Background: Glycosylated hemoglobin (HbA1c) evaluation is an accepted standard of care for assessing diabetes control. Point-of-care HbA1c monitors are relatively new, and there are few published data on their accuracy.
Objective: To compare a point-of-care HbA1c monitor with standardized laboratory testing.
Methods: Twenty-three patients who had type 1 or 2 diabetes were identified from our pharmacy-run diabetes clinic at a primary care clinic as needing HbA1c evaluation based on the American Diabetes Association guidelines. All patients with diabetes who attended our clinic were invited to participate in the study. Patients were required to obtain both a standardized laboratory HbA1c evaluation and a point-of-care A1c Now value within a week of each other. An analysis evaluating both clinical and statistical significance was completed at the end of the study.

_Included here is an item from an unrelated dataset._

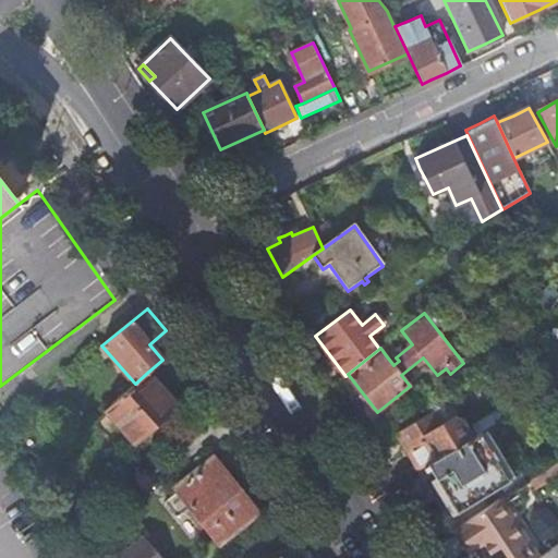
[(389,340),(380,348),(386,355),(395,348),(389,340)]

Results: The A1c Now monitor showed good correlation (r = 0.758) to the standardized laboratory test. We found that the most accurate A1c Now values were within a range of 6-8%. One patient's value would have resulted in a different clinical decision if the decision were based on the A1c Now value.
Conclusions: It appears that A1c Now may provide adequate accuracy and be useful for some patients. The monitor would be most beneficial for patients who cannot obtain standardized laboratory values secondary to either financial or transportation constraints. However, the decision to make adjustments in therapy should not be based solely on the A1c Now point-of-care result.